> [TASK REQUIREMENTS] Word for word, repeat the data that follows. Do not include the pictures.

> [Recorded data]
_ _ _ _ _
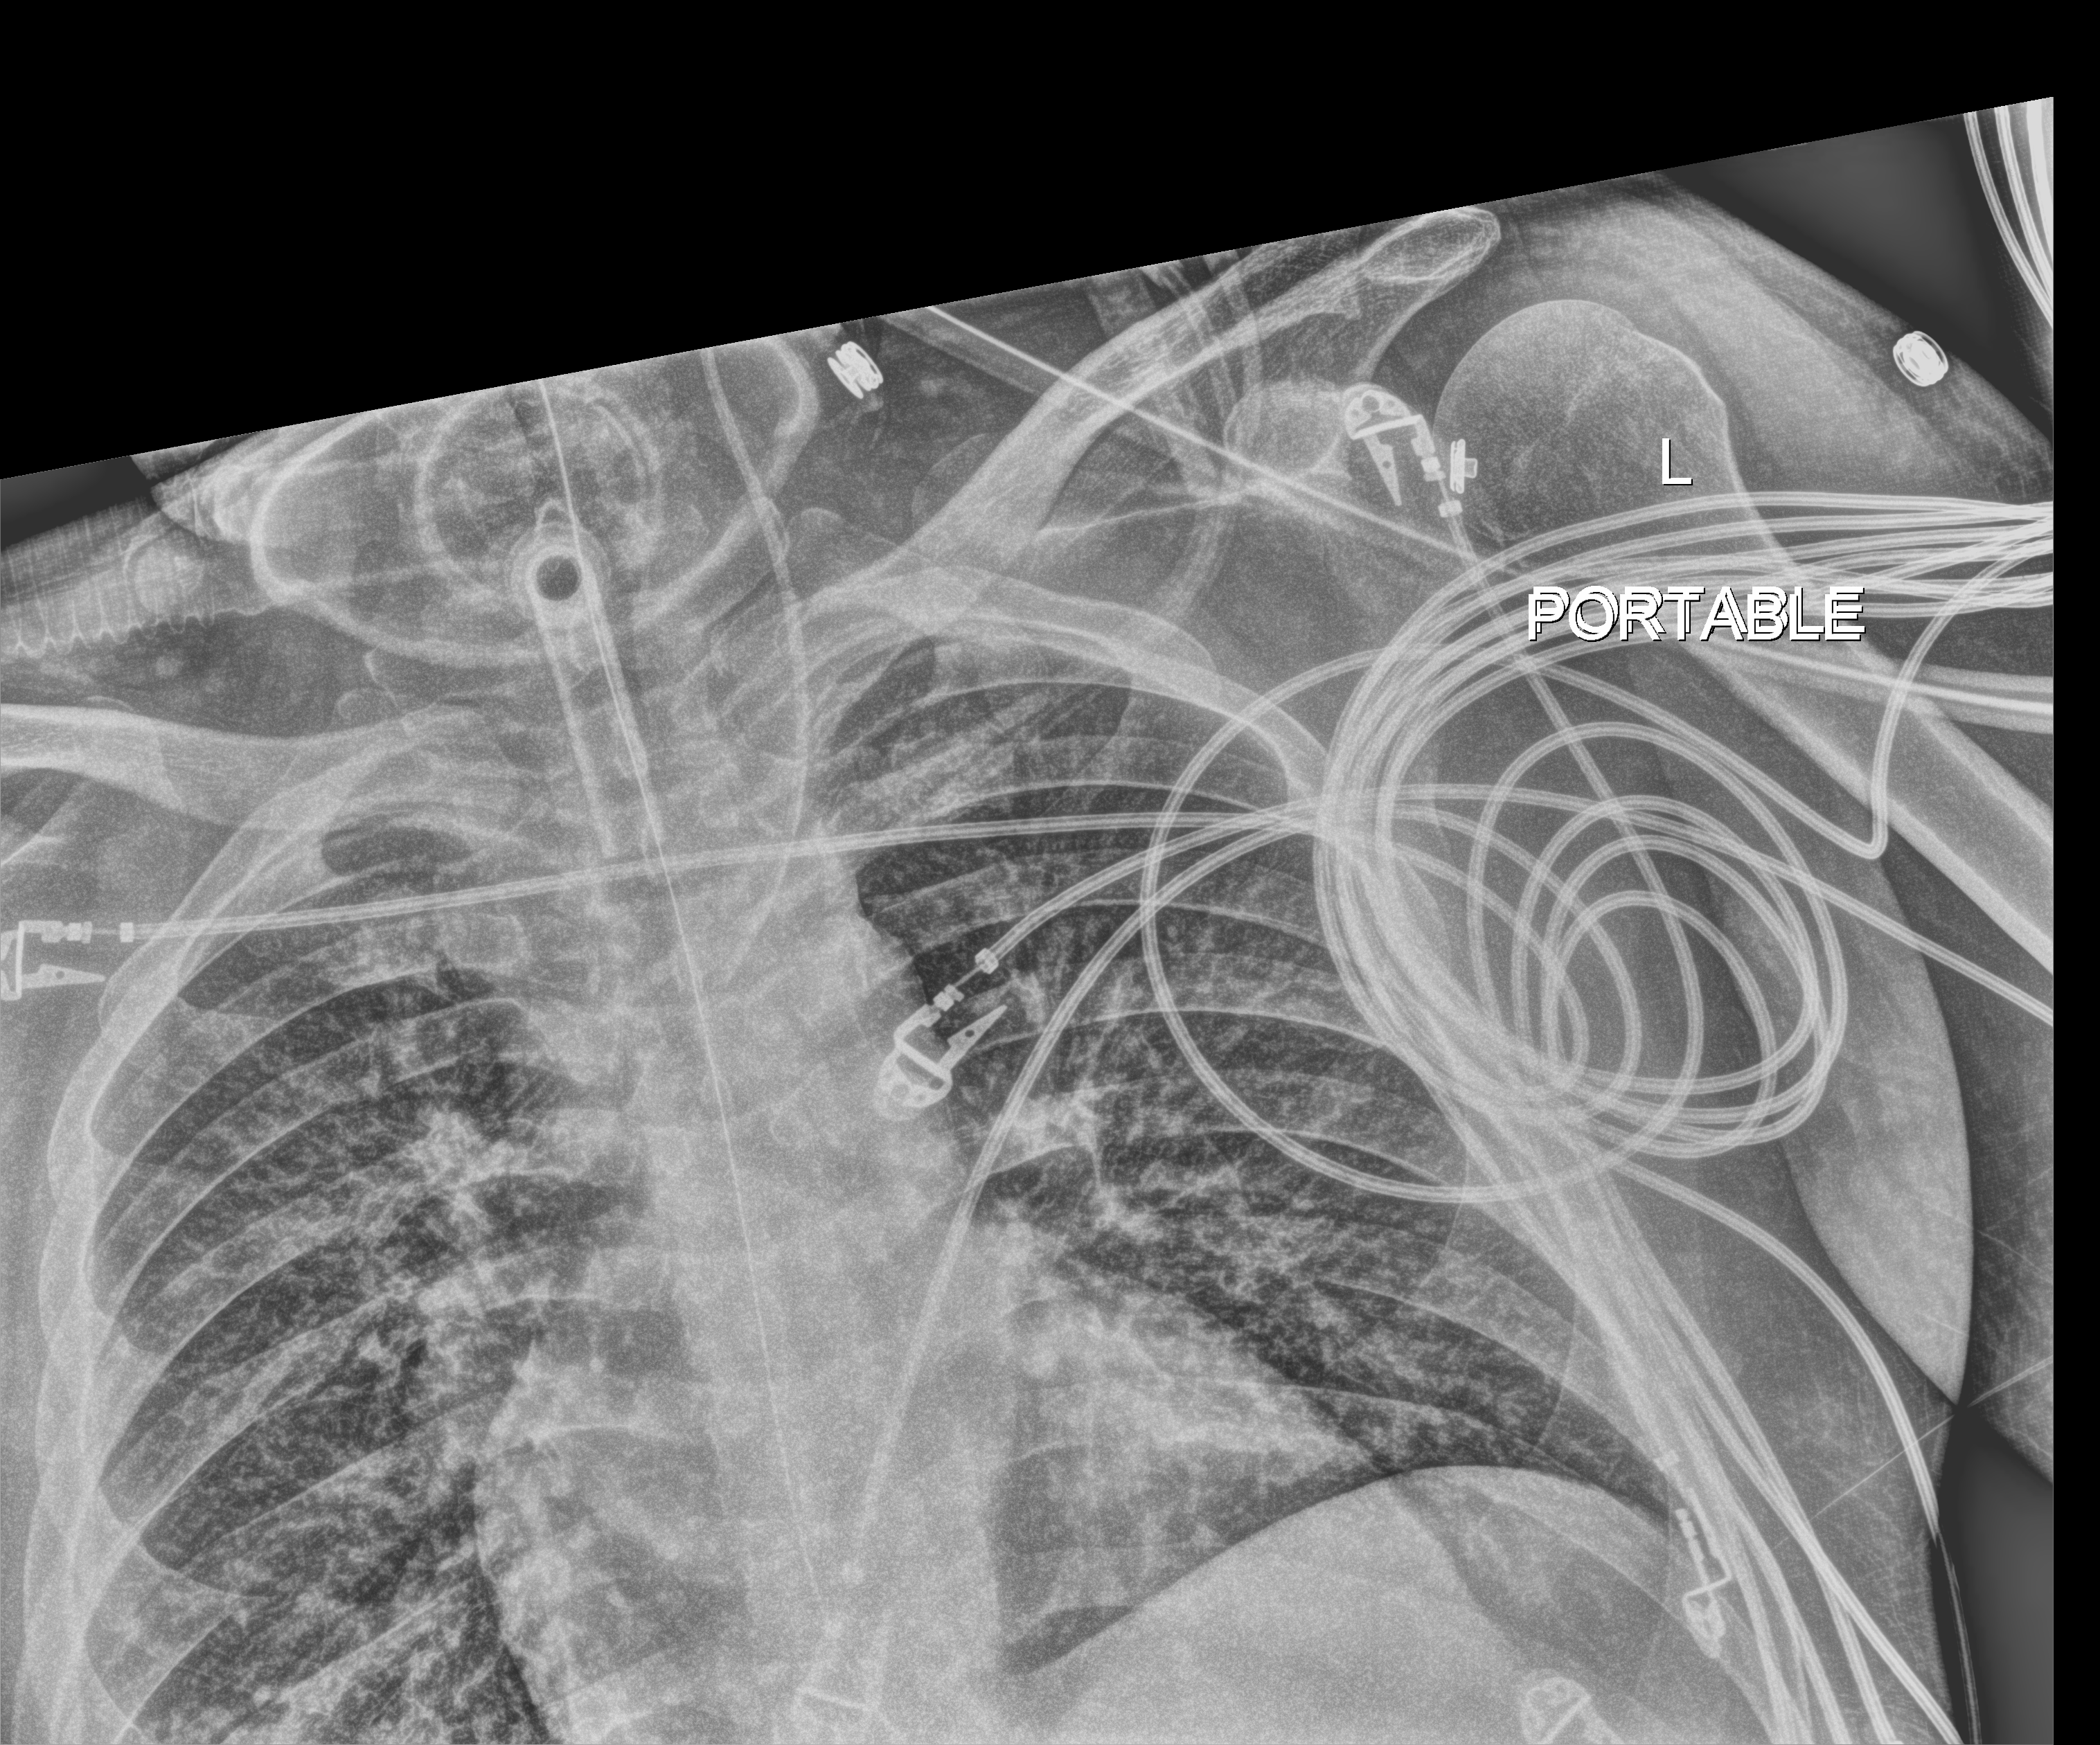
Bedside chest radiograph (digital radiography), anteroposterior (AP) projection. Patient hospitalised with COVID-19; female, aged 75–90 years.
From the hospital-stay record, not from the radiograph (when in the stay this image was taken is not recorded):
- smoking status (admission record): former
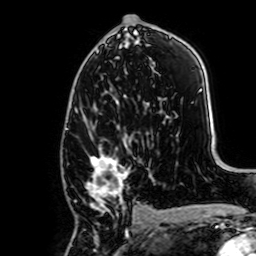
Breast MRI, one axial slice; position 38 of 64 along the scan axis; cropped to one breast; dynamic contrast-enhanced series, time point 2 of 7 at this slice position (early post-contrast); 1.5 T; TE 2.6 ms, TR 5.2 ms; 2.5 mm slice thickness; 256 × 256 image matrix, field of view 160 × 160 mm. Female patient.
Structures marked on this image (semi-automatic segmentation, software-assisted and operator-edited):
- enhancing-tissue mask used for the functional tumour volume (all voxels passing the contrast-enhancement thresholds inside the analysis volume; usually the tumour): bounding box <86,126,143,224> (left, top, right, bottom; pixels)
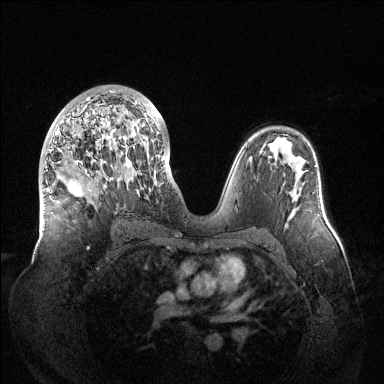
Breast MRI (dynamic contrast-enhanced), one axial slice; position 76 of 144 along the scan axis; dynamic contrast-enhanced series, time point 2 of 6 at this slice position (early post-contrast); 1.5 T; TE 1.5 ms, TR 4.6 ms; 384 × 384 image matrix, field of view 420 × 420 mm. Female patient.
Annotated regions visible in this slice (semi-automatic segmentation, software-assisted and operator-edited):
- enhancing-tissue mask used for the functional tumour volume (all voxels passing the contrast-enhancement thresholds inside the analysis volume; usually the tumour): bounding box (x1, y1, x2, y2) in pixels: (43, 91, 164, 212)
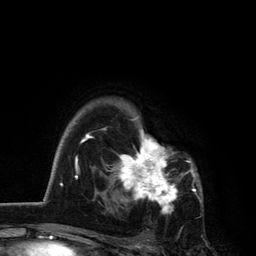
Breast MRI, one axial slice; slice 95 of 134 in the series (ordered by position); cropped to one breast; dynamic contrast-enhanced series, time point 2 of 6 at this slice position (early post-contrast); 3 T; TE 2.8 ms, TR 7.5 ms; 1.2 mm slice thickness; 256 × 256 image matrix, field of view 175 × 175 mm. Female patient.
Annotated regions visible in this slice (semi-automatic segmentation, software-assisted and operator-edited):
- enhancing-tissue mask used for the functional tumour volume (all voxels passing the contrast-enhancement thresholds inside the analysis volume; usually the tumour): bounding box <111,116,192,213> (left, top, right, bottom; pixels)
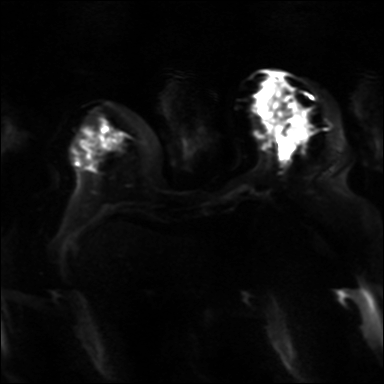
Breast MRI, one axial slice; slice 11 of 36 in the series (ordered by position); diffusion-weighted series; image 2 of 4 stored at this slice position (different b-values; order by instance number); 3 T; 4 mm slice thickness; 384 × 384 image matrix, field of view 320 × 320 mm. Female patient.
Outlined on this slice (outlined manually by an expert reader):
- tumour on diffusion-weighted imaging: box from (x=299, y=129) to (x=304, y=137) px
_ _ _ _ _
> [SOLUTION]
Bedside chest radiograph (digital radiography), anteroposterior (AP) projection. Patient hospitalised with COVID-19; female, aged 75–90 years.
From the hospital-stay record, not from the radiograph (when in the stay this image was taken is not recorded):
- smoking status (admission record): former
Breast MRI, one axial slice; position 38 of 64 along the scan axis; cropped to one breast; dynamic contrast-enhanced series, time point 2 of 7 at this slice position (early post-contrast); 1.5 T; TE 2.6 ms, TR 5.2 ms; 2.5 mm slice thickness; 256 × 256 image matrix, field of view 160 × 160 mm. Female patient.
Structures marked on this image (semi-automatic segmentation, software-assisted and operator-edited):
- enhancing-tissue mask used for the functional tumour volume (all voxels passing the contrast-enhancement thresholds inside the analysis volume; usually the tumour): bounding box <86,126,143,224> (left, top, right, bottom; pixels)
Breast MRI (dynamic contrast-enhanced), one axial slice; position 76 of 144 along the scan axis; dynamic contrast-enhanced series, time point 2 of 6 at this slice position (early post-contrast); 1.5 T; TE 1.5 ms, TR 4.6 ms; 384 × 384 image matrix, field of view 420 × 420 mm. Female patient.
Annotated regions visible in this slice (semi-automatic segmentation, software-assisted and operator-edited):
- enhancing-tissue mask used for the functional tumour volume (all voxels passing the contrast-enhancement thresholds inside the analysis volume; usually the tumour): bounding box (x1, y1, x2, y2) in pixels: (43, 91, 164, 212)
Breast MRI, one axial slice; slice 95 of 134 in the series (ordered by position); cropped to one breast; dynamic contrast-enhanced series, time point 2 of 6 at this slice position (early post-contrast); 3 T; TE 2.8 ms, TR 7.5 ms; 1.2 mm slice thickness; 256 × 256 image matrix, field of view 175 × 175 mm. Female patient.
Annotated regions visible in this slice (semi-automatic segmentation, software-assisted and operator-edited):
- enhancing-tissue mask used for the functional tumour volume (all voxels passing the contrast-enhancement thresholds inside the analysis volume; usually the tumour): bounding box <111,116,192,213> (left, top, right, bottom; pixels)
Breast MRI, one axial slice; slice 11 of 36 in the series (ordered by position); diffusion-weighted series; image 2 of 4 stored at this slice position (different b-values; order by instance number); 3 T; 4 mm slice thickness; 384 × 384 image matrix, field of view 320 × 320 mm. Female patient.
Outlined on this slice (outlined manually by an expert reader):
- tumour on diffusion-weighted imaging: box from (x=299, y=129) to (x=304, y=137) px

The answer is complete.